Para oficiais ouvidos pelo Radar, qualquer interrupção nas negociações com Washington pode comprometer contratos já firmados e dificultar o fornecimento de suprimentos críticos, prejudicando a prontidão operacional das Forças Armadas.
Governo ainda não confirmou posição oficial
Até o momento, o Planalto não oficializou a decisão. Interlocutores próximos a Lula afirmam que o presidente demonstrou simpatia pela proposta, mas ainda avalia os impactos estratégicos antes de tomar uma posição definitiva. Misturar disputas políticas com acordos militares é visto com cautela dentro da caserna, que busca preservar a cooperação técnica com parceiros estrangeiros independentemente de tensões diplomáticas.
A informação foi divulgada pela coluna Radar, da Veja, em reportagem assinada por Robson Bonin. O texto destaca que o governo ainda não estabeleceu um cronograma ou uma diretriz formal sobre a possível restrição.

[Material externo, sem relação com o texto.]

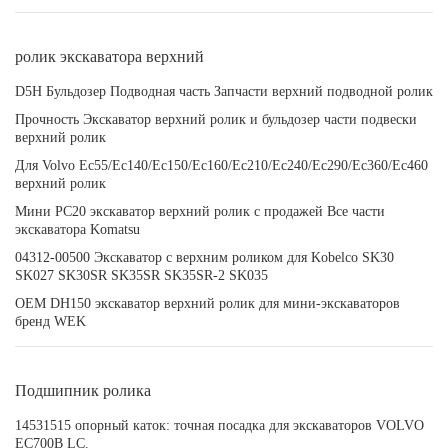
ролик экскаватора верхний
D5H Бульдозер Подводная часть Запчасти верхний подводной ролик
Прочность Экскаватор верхний ролик и бульдозер части подвески
верхний ролик
Для Volvo Ec55/Ec140/Ec150/Ec160/Ec210/Ec240/Ec290/Ec360/Ec460
верхний ролик
Мини PC20 экскаватор верхний ролик с продажей Все части
экскаватора Komatsu
04312-00500 Экскаватор с верхним роликом для Kobelco SK30
SK027 SK30SR SK35SR SK35SR-2 SK035
OEM DH150 экскаватор верхний ролик для мини-экскаваторов
бренд WEK
Подшипник ролика
14531515 опорный каток: точная посадка для экскаваторов VOLVO
EC700B LC.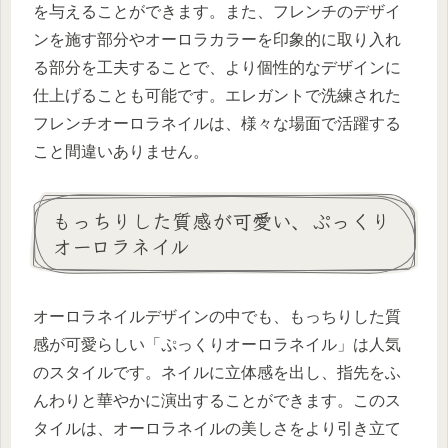
を与えることができます。また、フレンチのデザイ
ンを施す部分やオーロラカラーを印象的に取り入れ
る部分を工夫することで、より個性的なデザインに
仕上げることも可能です。エレガントで洗練された
フレンチオーロラネイルは、様々な場面で活躍する
こと間違いありません。
もっちりした質感が可愛い、ぷっくり
オーロラネイル
オーロラネイルデザインの中でも、もっちりした質
感が可愛らしい「ぷっくりオーロラネイル」は人気
のスタイルです。ネイルに立体感を出し、指先をふ
んわりと華やかに演出することができます。このス
タイルは、オーロラネイルの美しさをより引き立て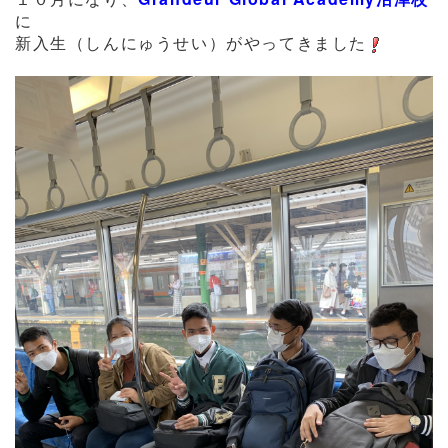
に
新入生（しんにゅうせい）がやってきました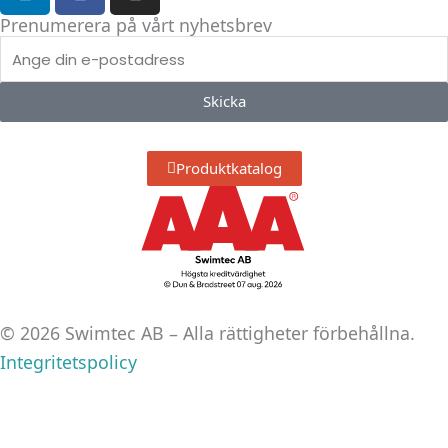
i
a
n
n
c
s
Prenumerera på vårt nyhetsbrev
k
e
t
E-
e
b
a
post
d
o
g
Skicka
i
o
r
n
k
a
Produktkatalog
m
© 2026 Swimtec AB – Alla rättigheter förbehållna.
Integritetspolicy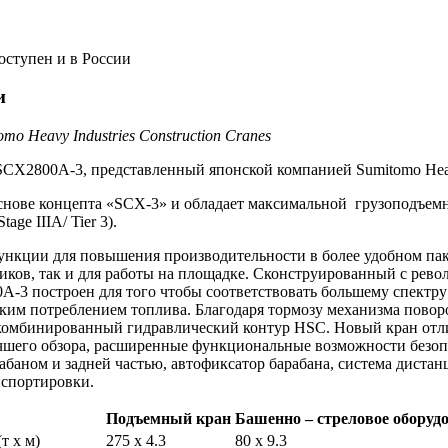
ступен и в России
и
 Heavy Industries Construction Cranes
2800A-3, представленный японской компанией Sumitomo Heavy I
снове концепта «SCX-3» и обладает максимальной грузоподъемн
ge IIIA/ Tier 3).
ции для повышения производительности в более удобном пакет
щиков, так и для работы на площадке. Сконструированный с рев
-3 построен для того чтобы соответствовать большему спектр
ким потреблением топлива. Благодаря тормозу механизма поворо
комбинированный гидравлический контур HSC. Новый кран отли
 лучшего обзора, расширенные функциональные возможности безо
рабаном и задней частью, автофиксатор барабана, система дист
нспортировки.
Подъемный
кран
Башенно – стреловое оборуд
(т х м)
275 x 4.3
80 x 9.3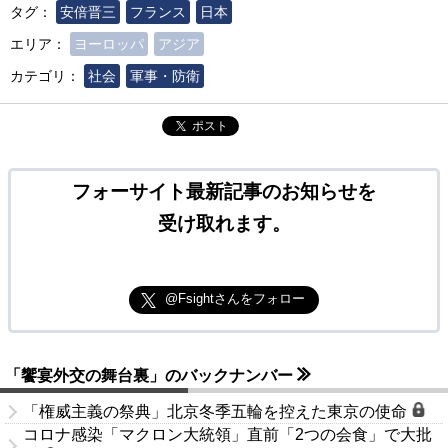
タグ：
安倍晋三
フランス
日本
エリア：
ヨーロッパ
アジア
カテゴリ：
社会
軍事・防衛
ポスト
フォーサイト最新記事のお知らせを
受け取れます。
@Fsightさんをフォロー
「饗宴外交の舞台裏」のバックナンバー
「権威主義の祭典」北京冬季五輪を控えた東京の使命
コロナ感染「マクロン大統領」直前「2つの会食」で大批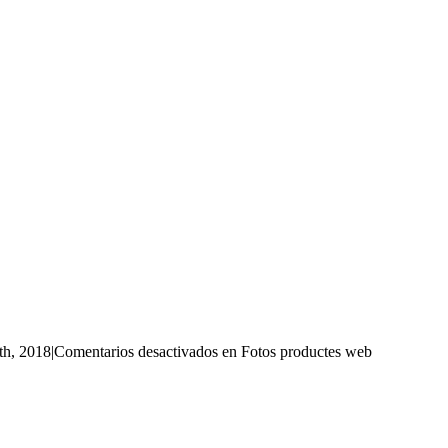
th, 2018
|
Comentarios desactivados
en Fotos productes web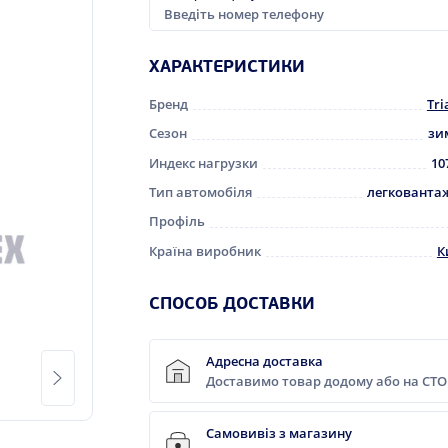
ХАРАКТЕРИСТИКИ
Бренд
Tri
Сезон
зи
Индекс нагрузки
10
Тип автомобіля
легкованта
Профіль
Країна виробник
К
CПОСОБ ДОСТАВКИ
Адресна доставка
Доставимо товар додому або на СТО
Самовивіз з магазину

Relações bilaterais em ponto de atenção
Analistas militares ouvidos pela imprensa apontam que um rompimento nas compras de defesa com os EUA poderia afetar não apenas o fornecimento de equipamentos, mas também programas de treinamento, intercâmbio e exercícios conjuntos, que são vistos como estratégicos para manter a interoperabilidade das forças.
Nesse cenário, a caserna segue atenta aos desdobramentos políticos, enquanto pressiona para que eventuais mudanças considerem a necessidade de preservar a capacidade operacional e a integração internacional das Forças Armadas.